'''
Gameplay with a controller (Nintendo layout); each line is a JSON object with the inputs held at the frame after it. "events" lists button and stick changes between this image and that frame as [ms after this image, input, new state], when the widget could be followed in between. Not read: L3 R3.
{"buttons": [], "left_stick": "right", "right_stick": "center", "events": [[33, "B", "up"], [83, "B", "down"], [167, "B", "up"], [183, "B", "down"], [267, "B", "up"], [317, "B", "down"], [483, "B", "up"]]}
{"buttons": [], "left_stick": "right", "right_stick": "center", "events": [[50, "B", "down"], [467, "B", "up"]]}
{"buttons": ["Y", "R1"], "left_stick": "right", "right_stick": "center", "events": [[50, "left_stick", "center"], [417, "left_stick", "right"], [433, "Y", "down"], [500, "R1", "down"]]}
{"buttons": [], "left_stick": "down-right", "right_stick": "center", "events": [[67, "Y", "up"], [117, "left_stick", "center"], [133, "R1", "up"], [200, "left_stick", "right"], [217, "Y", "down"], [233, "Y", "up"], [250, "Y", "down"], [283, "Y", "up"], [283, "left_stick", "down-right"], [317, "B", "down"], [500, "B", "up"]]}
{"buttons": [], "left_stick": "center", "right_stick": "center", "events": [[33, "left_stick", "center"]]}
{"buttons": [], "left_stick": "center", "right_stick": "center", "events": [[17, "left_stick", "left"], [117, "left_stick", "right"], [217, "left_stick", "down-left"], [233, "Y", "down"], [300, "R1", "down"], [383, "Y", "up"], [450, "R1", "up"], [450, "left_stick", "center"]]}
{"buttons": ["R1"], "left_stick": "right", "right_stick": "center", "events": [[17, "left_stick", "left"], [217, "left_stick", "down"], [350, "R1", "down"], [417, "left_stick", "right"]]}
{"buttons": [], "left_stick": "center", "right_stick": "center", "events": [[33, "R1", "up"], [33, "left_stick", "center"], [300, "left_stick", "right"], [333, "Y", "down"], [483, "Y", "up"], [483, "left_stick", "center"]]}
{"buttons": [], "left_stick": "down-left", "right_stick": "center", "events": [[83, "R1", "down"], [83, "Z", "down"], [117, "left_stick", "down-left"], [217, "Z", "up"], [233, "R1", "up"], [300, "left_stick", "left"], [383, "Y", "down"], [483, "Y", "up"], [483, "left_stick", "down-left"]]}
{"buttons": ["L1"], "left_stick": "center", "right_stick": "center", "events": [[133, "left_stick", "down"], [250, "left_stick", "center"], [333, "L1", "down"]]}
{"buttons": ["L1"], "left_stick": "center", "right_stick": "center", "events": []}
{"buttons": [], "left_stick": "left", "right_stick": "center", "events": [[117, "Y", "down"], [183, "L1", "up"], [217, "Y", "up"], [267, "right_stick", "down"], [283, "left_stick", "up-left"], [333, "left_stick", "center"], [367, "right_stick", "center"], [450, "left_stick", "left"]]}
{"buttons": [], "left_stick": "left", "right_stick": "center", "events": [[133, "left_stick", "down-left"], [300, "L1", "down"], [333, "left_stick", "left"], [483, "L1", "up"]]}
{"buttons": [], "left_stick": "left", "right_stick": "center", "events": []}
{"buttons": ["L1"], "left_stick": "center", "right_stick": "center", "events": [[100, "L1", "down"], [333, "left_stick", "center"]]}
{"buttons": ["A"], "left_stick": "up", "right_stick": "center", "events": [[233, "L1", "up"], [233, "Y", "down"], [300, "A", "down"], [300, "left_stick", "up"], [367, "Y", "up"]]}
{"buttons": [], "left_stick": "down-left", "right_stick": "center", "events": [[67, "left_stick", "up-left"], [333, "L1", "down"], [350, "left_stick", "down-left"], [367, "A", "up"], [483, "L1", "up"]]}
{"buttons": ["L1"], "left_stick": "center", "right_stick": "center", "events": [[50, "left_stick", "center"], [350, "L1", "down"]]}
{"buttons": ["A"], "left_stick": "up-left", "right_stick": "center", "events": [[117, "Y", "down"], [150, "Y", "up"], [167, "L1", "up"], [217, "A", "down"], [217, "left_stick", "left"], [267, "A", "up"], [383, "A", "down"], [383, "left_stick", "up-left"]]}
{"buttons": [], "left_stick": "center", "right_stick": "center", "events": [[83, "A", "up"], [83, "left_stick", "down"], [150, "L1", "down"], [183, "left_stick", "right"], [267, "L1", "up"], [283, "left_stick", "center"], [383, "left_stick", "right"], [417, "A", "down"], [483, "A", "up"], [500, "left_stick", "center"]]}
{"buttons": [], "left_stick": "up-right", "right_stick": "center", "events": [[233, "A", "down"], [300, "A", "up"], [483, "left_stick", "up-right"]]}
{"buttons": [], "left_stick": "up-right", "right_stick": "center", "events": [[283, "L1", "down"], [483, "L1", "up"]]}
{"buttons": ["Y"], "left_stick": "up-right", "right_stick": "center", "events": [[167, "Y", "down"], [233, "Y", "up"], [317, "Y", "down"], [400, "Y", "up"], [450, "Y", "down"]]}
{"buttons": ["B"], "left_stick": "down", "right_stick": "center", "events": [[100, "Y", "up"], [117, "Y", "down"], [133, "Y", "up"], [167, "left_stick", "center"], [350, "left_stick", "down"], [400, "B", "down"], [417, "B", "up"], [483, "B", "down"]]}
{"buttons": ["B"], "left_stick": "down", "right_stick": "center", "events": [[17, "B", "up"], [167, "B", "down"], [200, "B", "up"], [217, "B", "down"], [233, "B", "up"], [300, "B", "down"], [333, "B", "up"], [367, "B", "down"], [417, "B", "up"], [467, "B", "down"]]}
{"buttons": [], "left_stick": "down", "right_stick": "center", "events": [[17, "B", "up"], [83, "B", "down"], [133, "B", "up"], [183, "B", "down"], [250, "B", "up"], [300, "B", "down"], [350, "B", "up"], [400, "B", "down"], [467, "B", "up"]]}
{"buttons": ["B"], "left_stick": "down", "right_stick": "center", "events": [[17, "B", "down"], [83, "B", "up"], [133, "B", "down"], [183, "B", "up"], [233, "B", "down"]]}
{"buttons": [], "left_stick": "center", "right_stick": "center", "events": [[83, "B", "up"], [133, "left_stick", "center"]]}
'''
An exact copy of all the entries is the required answer.

Gameplay with a controller (Nintendo layout); each line is a JSON object with the inputs held at the frame after it. "events" lists button and stick changes between this image and that frame as [ms after this image, input, new state], when the widget could be followed in between. Not read: L3 R3.
{"buttons": [], "left_stick": "right", "right_stick": "center", "events": [[33, "B", "up"], [83, "B", "down"], [167, "B", "up"], [183, "B", "down"], [267, "B", "up"], [317, "B", "down"], [483, "B", "up"]]}
{"buttons": [], "left_stick": "right", "right_stick": "center", "events": [[50, "B", "down"], [467, "B", "up"]]}
{"buttons": ["Y", "R1"], "left_stick": "right", "right_stick": "center", "events": [[50, "left_stick", "center"], [417, "left_stick", "right"], [433, "Y", "down"], [500, "R1", "down"]]}
{"buttons": [], "left_stick": "down-right", "right_stick": "center", "events": [[67, "Y", "up"], [117, "left_stick", "center"], [133, "R1", "up"], [200, "left_stick", "right"], [217, "Y", "down"], [233, "Y", "up"], [250, "Y", "down"], [283, "Y", "up"], [283, "left_stick", "down-right"], [317, "B", "down"], [500, "B", "up"]]}
{"buttons": [], "left_stick": "center", "right_stick": "center", "events": [[33, "left_stick", "center"]]}
{"buttons": [], "left_stick": "center", "right_stick": "center", "events": [[17, "left_stick", "left"], [117, "left_stick", "right"], [217, "left_stick", "down-left"], [233, "Y", "down"], [300, "R1", "down"], [383, "Y", "up"], [450, "R1", "up"], [450, "left_stick", "center"]]}
{"buttons": ["R1"], "left_stick": "right", "right_stick": "center", "events": [[17, "left_stick", "left"], [217, "left_stick", "down"], [350, "R1", "down"], [417, "left_stick", "right"]]}
{"buttons": [], "left_stick": "center", "right_stick": "center", "events": [[33, "R1", "up"], [33, "left_stick", "center"], [300, "left_stick", "right"], [333, "Y", "down"], [483, "Y", "up"], [483, "left_stick", "center"]]}
{"buttons": [], "left_stick": "down-left", "right_stick": "center", "events": [[83, "R1", "down"], [83, "Z", "down"], [117, "left_stick", "down-left"], [217, "Z", "up"], [233, "R1", "up"], [300, "left_stick", "left"], [383, "Y", "down"], [483, "Y", "up"], [483, "left_stick", "down-left"]]}
{"buttons": ["L1"], "left_stick": "center", "right_stick": "center", "events": [[133, "left_stick", "down"], [250, "left_stick", "center"], [333, "L1", "down"]]}
{"buttons": ["L1"], "left_stick": "center", "right_stick": "center", "events": []}
{"buttons": [], "left_stick": "left", "right_stick": "center", "events": [[117, "Y", "down"], [183, "L1", "up"], [217, "Y", "up"], [267, "right_stick", "down"], [283, "left_stick", "up-left"], [333, "left_stick", "center"], [367, "right_stick", "center"], [450, "left_stick", "left"]]}
{"buttons": [], "left_stick": "left", "right_stick": "center", "events": [[133, "left_stick", "down-left"], [300, "L1", "down"], [333, "left_stick", "left"], [483, "L1", "up"]]}
{"buttons": [], "left_stick": "left", "right_stick": "center", "events": []}
{"buttons": ["L1"], "left_stick": "center", "right_stick": "center", "events": [[100, "L1", "down"], [333, "left_stick", "center"]]}
{"buttons": ["A"], "left_stick": "up", "right_stick": "center", "events": [[233, "L1", "up"], [233, "Y", "down"], [300, "A", "down"], [300, "left_stick", "up"], [367, "Y", "up"]]}
{"buttons": [], "left_stick": "down-left", "right_stick": "center", "events": [[67, "left_stick", "up-left"], [333, "L1", "down"], [350, "left_stick", "down-left"], [367, "A", "up"], [483, "L1", "up"]]}
{"buttons": ["L1"], "left_stick": "center", "right_stick": "center", "events": [[50, "left_stick", "center"], [350, "L1", "down"]]}
{"buttons": ["A"], "left_stick": "up-left", "right_stick": "center", "events": [[117, "Y", "down"], [150, "Y", "up"], [167, "L1", "up"], [217, "A", "down"], [217, "left_stick", "left"], [267, "A", "up"], [383, "A", "down"], [383, "left_stick", "up-left"]]}
{"buttons": [], "left_stick": "center", "right_stick": "center", "events": [[83, "A", "up"], [83, "left_stick", "down"], [150, "L1", "down"], [183, "left_stick", "right"], [267, "L1", "up"], [283, "left_stick", "center"], [383, "left_stick", "right"], [417, "A", "down"], [483, "A", "up"], [500, "left_stick", "center"]]}
{"buttons": [], "left_stick": "up-right", "right_stick": "center", "events": [[233, "A", "down"], [300, "A", "up"], [483, "left_stick", "up-right"]]}
{"buttons": [], "left_stick": "up-right", "right_stick": "center", "events": [[283, "L1", "down"], [483, "L1", "up"]]}
{"buttons": ["Y"], "left_stick": "up-right", "right_stick": "center", "events": [[167, "Y", "down"], [233, "Y", "up"], [317, "Y", "down"], [400, "Y", "up"], [450, "Y", "down"]]}
{"buttons": ["B"], "left_stick": "down", "right_stick": "center", "events": [[100, "Y", "up"], [117, "Y", "down"], [133, "Y", "up"], [167, "left_stick", "center"], [350, "left_stick", "down"], [400, "B", "down"], [417, "B", "up"], [483, "B", "down"]]}
{"buttons": ["B"], "left_stick": "down", "right_stick": "center", "events": [[17, "B", "up"], [167, "B", "down"], [200, "B", "up"], [217, "B", "down"], [233, "B", "up"], [300, "B", "down"], [333, "B", "up"], [367, "B", "down"], [417, "B", "up"], [467, "B", "down"]]}
{"buttons": [], "left_stick": "down", "right_stick": "center", "events": [[17, "B", "up"], [83, "B", "down"], [133, "B", "up"], [183, "B", "down"], [250, "B", "up"], [300, "B", "down"], [350, "B", "up"], [400, "B", "down"], [467, "B", "up"]]}
{"buttons": ["B"], "left_stick": "down", "right_stick": "center", "events": [[17, "B", "down"], [83, "B", "up"], [133, "B", "down"], [183, "B", "up"], [233, "B", "down"]]}
{"buttons": [], "left_stick": "center", "right_stick": "center", "events": [[83, "B", "up"], [133, "left_stick", "center"]]}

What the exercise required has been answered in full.